BEGIN Records shown

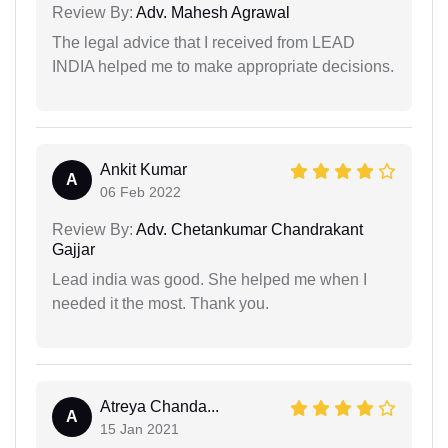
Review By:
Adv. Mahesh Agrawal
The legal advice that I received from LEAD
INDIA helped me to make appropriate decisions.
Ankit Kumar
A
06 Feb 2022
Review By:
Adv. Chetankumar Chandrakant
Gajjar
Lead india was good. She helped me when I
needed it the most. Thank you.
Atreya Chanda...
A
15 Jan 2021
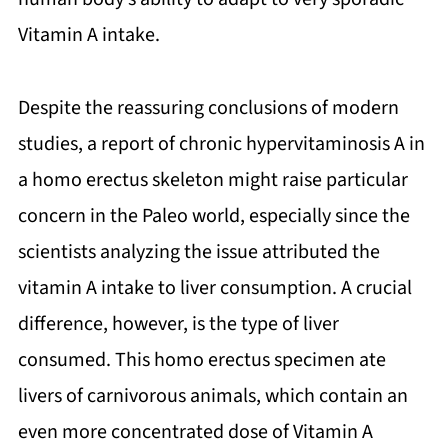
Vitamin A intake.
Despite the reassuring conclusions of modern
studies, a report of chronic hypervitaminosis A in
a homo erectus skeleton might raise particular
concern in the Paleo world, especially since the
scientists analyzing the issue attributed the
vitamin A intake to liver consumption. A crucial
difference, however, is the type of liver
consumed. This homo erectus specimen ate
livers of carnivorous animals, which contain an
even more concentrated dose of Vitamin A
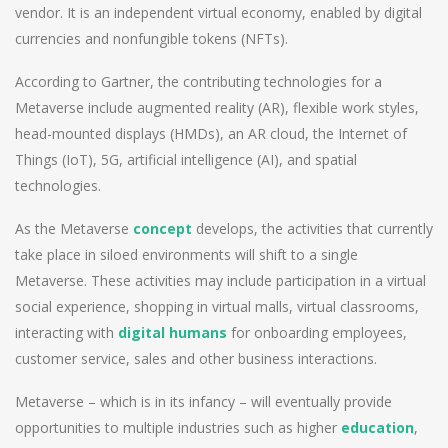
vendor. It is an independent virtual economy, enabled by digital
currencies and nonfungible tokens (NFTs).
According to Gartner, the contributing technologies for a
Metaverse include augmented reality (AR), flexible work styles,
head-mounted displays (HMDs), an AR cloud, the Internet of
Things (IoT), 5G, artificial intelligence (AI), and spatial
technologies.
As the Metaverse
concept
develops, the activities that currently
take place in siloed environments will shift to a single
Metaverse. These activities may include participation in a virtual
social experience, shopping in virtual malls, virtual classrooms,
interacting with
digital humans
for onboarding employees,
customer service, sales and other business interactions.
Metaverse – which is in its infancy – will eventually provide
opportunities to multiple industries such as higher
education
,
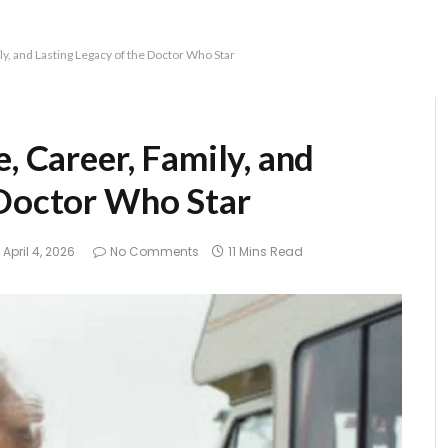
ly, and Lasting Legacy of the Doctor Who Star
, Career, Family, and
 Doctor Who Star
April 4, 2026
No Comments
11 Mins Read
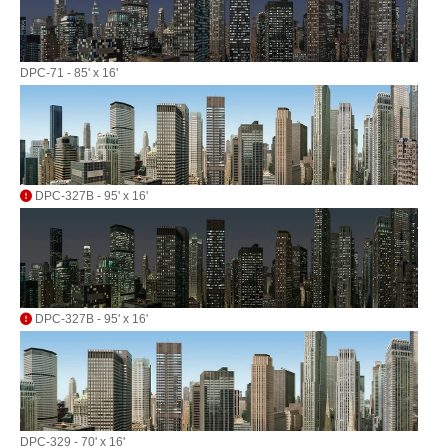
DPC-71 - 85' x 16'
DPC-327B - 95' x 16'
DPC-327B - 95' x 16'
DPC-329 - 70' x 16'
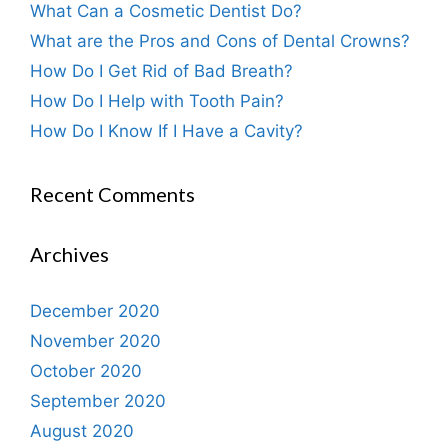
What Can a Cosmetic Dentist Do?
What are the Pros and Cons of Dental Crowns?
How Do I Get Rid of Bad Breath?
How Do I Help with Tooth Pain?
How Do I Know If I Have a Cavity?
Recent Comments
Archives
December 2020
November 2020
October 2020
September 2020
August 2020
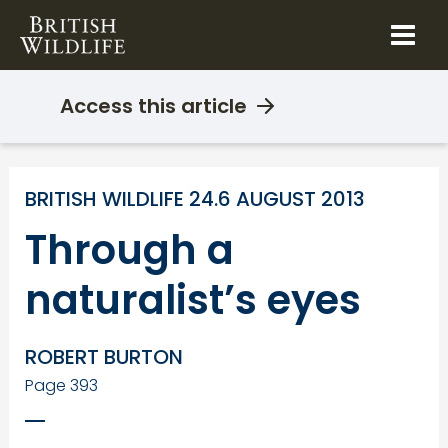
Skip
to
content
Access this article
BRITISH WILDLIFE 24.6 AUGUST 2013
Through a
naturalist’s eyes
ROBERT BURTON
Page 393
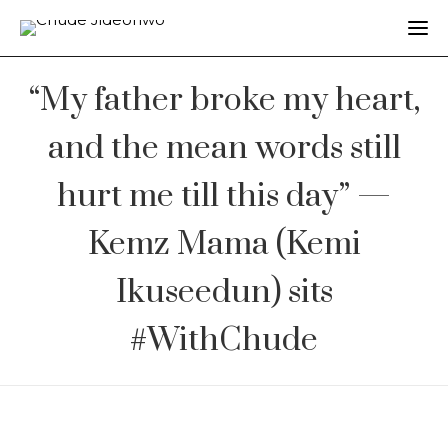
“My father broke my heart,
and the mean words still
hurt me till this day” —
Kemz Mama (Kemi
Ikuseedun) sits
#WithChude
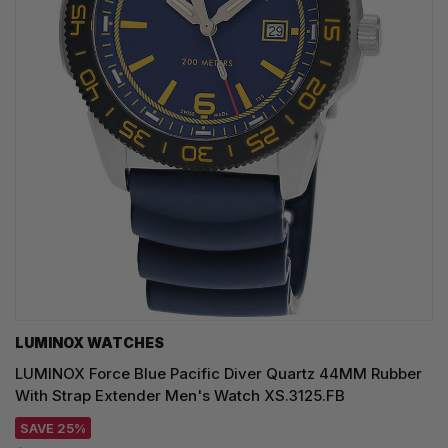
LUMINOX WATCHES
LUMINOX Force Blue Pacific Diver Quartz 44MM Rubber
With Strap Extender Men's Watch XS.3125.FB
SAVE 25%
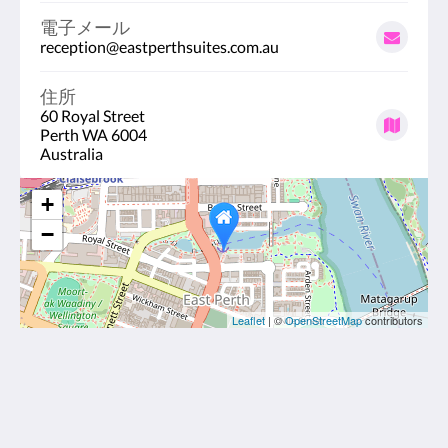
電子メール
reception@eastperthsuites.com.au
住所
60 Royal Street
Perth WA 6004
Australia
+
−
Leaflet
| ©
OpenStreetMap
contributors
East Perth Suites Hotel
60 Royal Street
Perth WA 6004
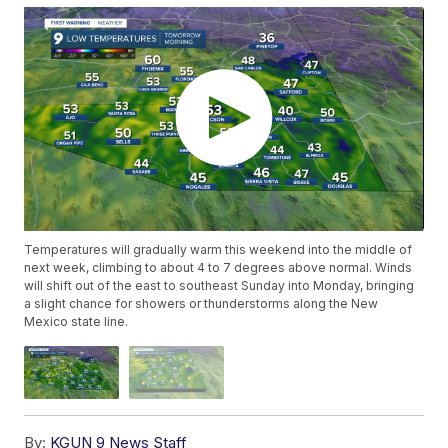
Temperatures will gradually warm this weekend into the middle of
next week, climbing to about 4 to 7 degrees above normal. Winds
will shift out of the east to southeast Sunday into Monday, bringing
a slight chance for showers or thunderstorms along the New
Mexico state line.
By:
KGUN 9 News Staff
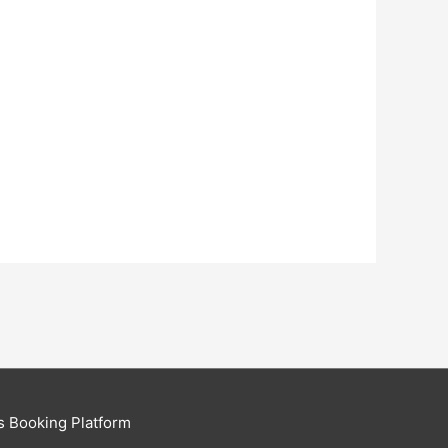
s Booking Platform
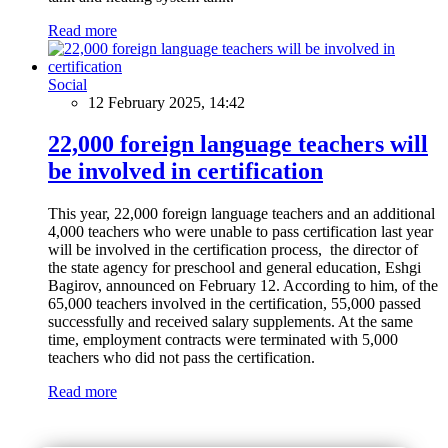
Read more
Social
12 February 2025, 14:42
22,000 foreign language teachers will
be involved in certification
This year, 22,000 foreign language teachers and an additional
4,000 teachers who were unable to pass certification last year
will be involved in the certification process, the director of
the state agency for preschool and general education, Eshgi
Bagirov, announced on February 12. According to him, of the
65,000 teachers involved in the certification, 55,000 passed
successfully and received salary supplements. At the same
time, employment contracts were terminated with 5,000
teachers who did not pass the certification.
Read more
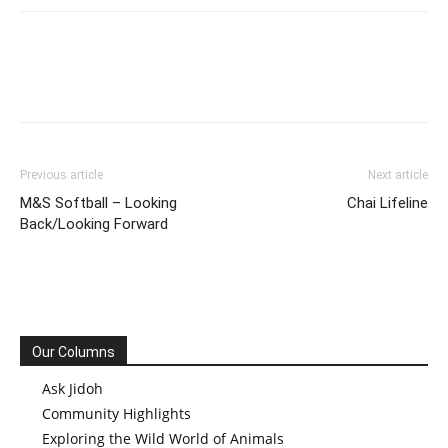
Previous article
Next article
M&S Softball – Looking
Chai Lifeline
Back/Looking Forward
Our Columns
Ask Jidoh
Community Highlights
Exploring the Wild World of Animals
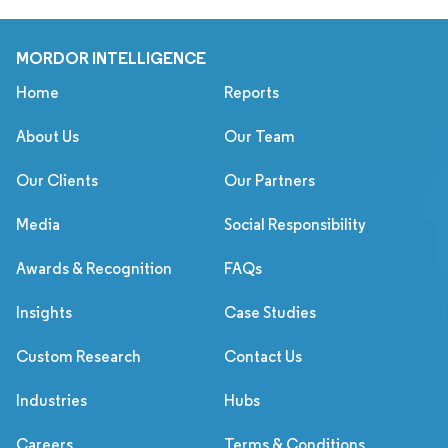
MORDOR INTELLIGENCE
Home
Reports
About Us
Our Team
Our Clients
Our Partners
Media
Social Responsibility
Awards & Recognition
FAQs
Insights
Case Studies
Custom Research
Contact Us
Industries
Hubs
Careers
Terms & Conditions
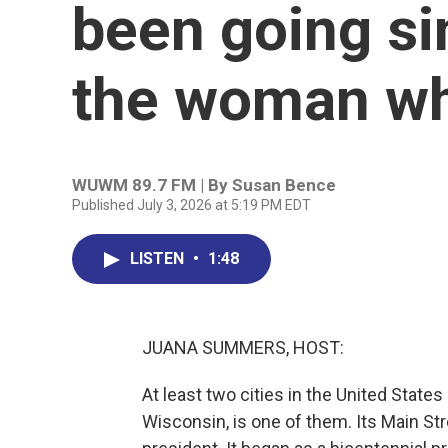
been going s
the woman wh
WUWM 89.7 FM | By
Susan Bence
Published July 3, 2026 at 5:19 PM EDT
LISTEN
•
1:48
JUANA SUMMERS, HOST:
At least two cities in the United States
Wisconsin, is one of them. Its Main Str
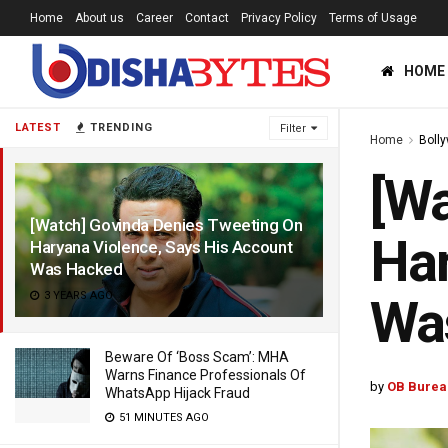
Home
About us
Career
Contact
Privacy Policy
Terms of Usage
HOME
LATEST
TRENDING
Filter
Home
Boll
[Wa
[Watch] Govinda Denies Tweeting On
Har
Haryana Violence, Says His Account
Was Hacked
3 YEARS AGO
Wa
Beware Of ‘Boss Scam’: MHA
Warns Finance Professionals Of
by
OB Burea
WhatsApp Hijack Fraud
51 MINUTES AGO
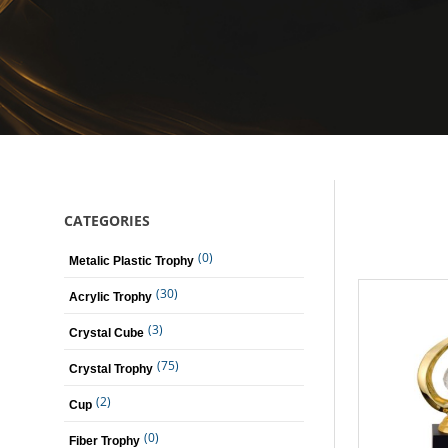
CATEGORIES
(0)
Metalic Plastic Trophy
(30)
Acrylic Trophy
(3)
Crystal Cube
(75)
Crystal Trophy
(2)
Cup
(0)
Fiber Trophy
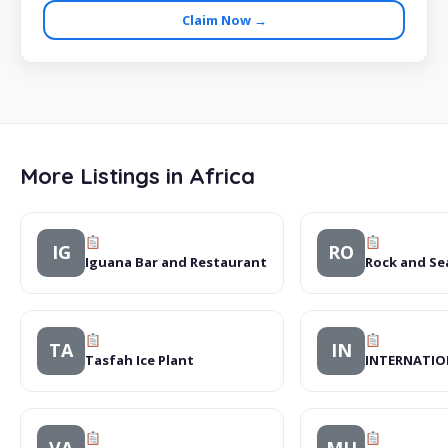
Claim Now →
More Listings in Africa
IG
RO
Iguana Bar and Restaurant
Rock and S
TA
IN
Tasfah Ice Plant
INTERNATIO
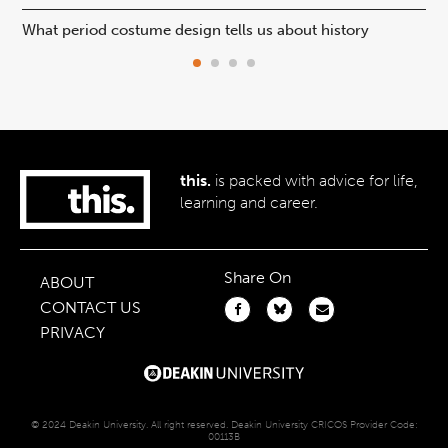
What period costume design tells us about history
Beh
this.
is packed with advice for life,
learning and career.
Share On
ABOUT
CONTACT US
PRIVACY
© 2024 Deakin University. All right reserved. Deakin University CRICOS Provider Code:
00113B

END Records shown

### Aim of the task
Copy out, word for word, all the text read from every one of the records above, leaving out the pictures.

### Exercise solution
Review By:
Adv. Mahesh Agrawal
The legal advice that I received from LEAD
INDIA helped me to make appropriate decisions.
Ankit Kumar
A
06 Feb 2022
Review By:
Adv. Chetankumar Chandrakant
Gajjar
Lead india was good. She helped me when I
needed it the most. Thank you.
Atreya Chanda...
A
15 Jan 2021
Vitamin A intake.
Despite the reassuring conclusions of modern
studies, a report of chronic hypervitaminosis A in
a homo erectus skeleton might raise particular
concern in the Paleo world, especially since the
scientists analyzing the issue attributed the
vitamin A intake to liver consumption. A crucial
difference, however, is the type of liver
consumed. This homo erectus specimen ate
livers of carnivorous animals, which contain an
even more concentrated dose of Vitamin A
vendor. It is an independent virtual economy, enabled by digital
currencies and nonfungible tokens (NFTs).
According to Gartner, the contributing technologies for a
Metaverse include augmented reality (AR), flexible work styles,
head-mounted displays (HMDs), an AR cloud, the Internet of
Things (IoT), 5G, artificial intelligence (AI), and spatial
technologies.
As the Metaverse
concept
develops, the activities that currently
take place in siloed environments will shift to a single
Metaverse. These activities may include participation in a virtual
social experience, shopping in virtual malls, virtual classrooms,
interacting with
digital humans
for onboarding employees,
customer service, sales and other business interactions.
Metaverse – which is in its infancy – will eventually provide
opportunities to multiple industries such as higher
education
,
ly, and Lasting Legacy of the Doctor Who Star
, Career, Family, and
 Doctor Who Star
April 4, 2026
No Comments
11 Mins Read
DPC-71 - 85' x 16'
DPC-327B - 95' x 16'
DPC-327B - 95' x 16'
DPC-329 - 70' x 16'
What Can a Cosmetic Dentist Do?
What are the Pros and Cons of Dental Crowns?
How Do I Get Rid of Bad Breath?
How Do I Help with Tooth Pain?
How Do I Know If I Have a Cavity?
Recent Comments
Archives
December 2020
November 2020
October 2020
September 2020
August 2020
Skip
to
content
Access this article
BRITISH WILDLIFE 24.6 AUGUST 2013
Through a
naturalist’s eyes
ROBERT BURTON
Page 393
“My father broke my heart,
and the mean words still
hurt me till this day” —
Kemz Mama (Kemi
Ikuseedun) sits
#WithChude
LUMINOX WATCHES
LUMINOX Force Blue Pacific Diver Quartz 44MM Rubber
With Strap Extender Men's Watch XS.3125.FB
SAVE 25%
電子メール
reception@eastperthsuites.com.au
住所
60 Royal Street
Perth WA 6004
Australia
+
−
Leaflet
| ©
OpenStreetMap
contributors
East Perth Suites Hotel
60 Royal Street
Perth WA 6004
Temperatures will gradually warm this weekend into the middle of
next week, climbing to about 4 to 7 degrees above normal. Winds
will shift out of the east to southeast Sunday into Monday, bringing
a slight chance for showers or thunderstorms along the New
Mexico state line.
By:
KGUN 9 News Staff
s Booking Platform
Read more
Social
12 February 2025, 14:42
22,000 foreign language teachers will
be involved in certification
This year, 22,000 foreign language teachers and an additional
4,000 teachers who were unable to pass certification last year
will be involved in the certification process, the director of
the state agency for preschool and general education, Eshgi
Bagirov, announced on February 12. According to him, of the
65,000 teachers involved in the certification, 55,000 passed
successfully and received salary supplements. At the same
time, employment contracts were terminated with 5,000
teachers who did not pass the certification.
Read more
Previous article
Next article
M&S Softball – Looking
Chai Lifeline
Back/Looking Forward
Our Columns
Ask Jidoh
Community Highlights
Exploring the Wild World of Animals
MORDOR INTELLIGENCE
Home
Reports
About Us
Our Team
Our Clients
Our Partners
Media
Social Responsibility
Awards & Recognition
FAQs
Insights
Case Studies
Custom Research
Contact Us
Industries
Hubs
Careers
Terms & Conditions
been going s
the woman wh
WUWM 89.7 FM | By
Susan Bence
Published July 3, 2026 at 5:19 PM EDT
LISTEN
•
1:48
JUANA SUMMERS, HOST:
At least two cities in the United States
Wisconsin, is one of them. Its Main Str
Home
About us
Career
Contact
Privacy Policy
Terms of Usage
HOME
LATEST
TRENDING
Filter
Home
Boll
[Wa
[Watch] Govinda Denies Tweeting On
Har
Haryana Violence, Says His Account
Was Hacked
3 YEARS AGO
Wa
Beware Of ‘Boss Scam’: MHA
Warns Finance Professionals Of
by
OB Burea
WhatsApp Hijack Fraud
51 MINUTES AGO
CATEGORIES
(0)
Metalic Plastic Trophy
(30)
Acrylic Trophy
(3)
Crystal Cube
(75)
Crystal Trophy
(2)
Cup
(0)
Fiber Trophy
Claim Now →
More Listings in Africa
IG
RO
Iguana Bar and Restaurant
Rock and S
TA
IN
Tasfah Ice Plant
INTERNATIO
What period costume design tells us about history
Beh
this.
is packed with advice for life,
learning and career.
Share On
ABOUT
CONTACT US
PRIVACY
© 2024 Deakin University. All right reserved. Deakin University CRICOS Provider Code:
00113B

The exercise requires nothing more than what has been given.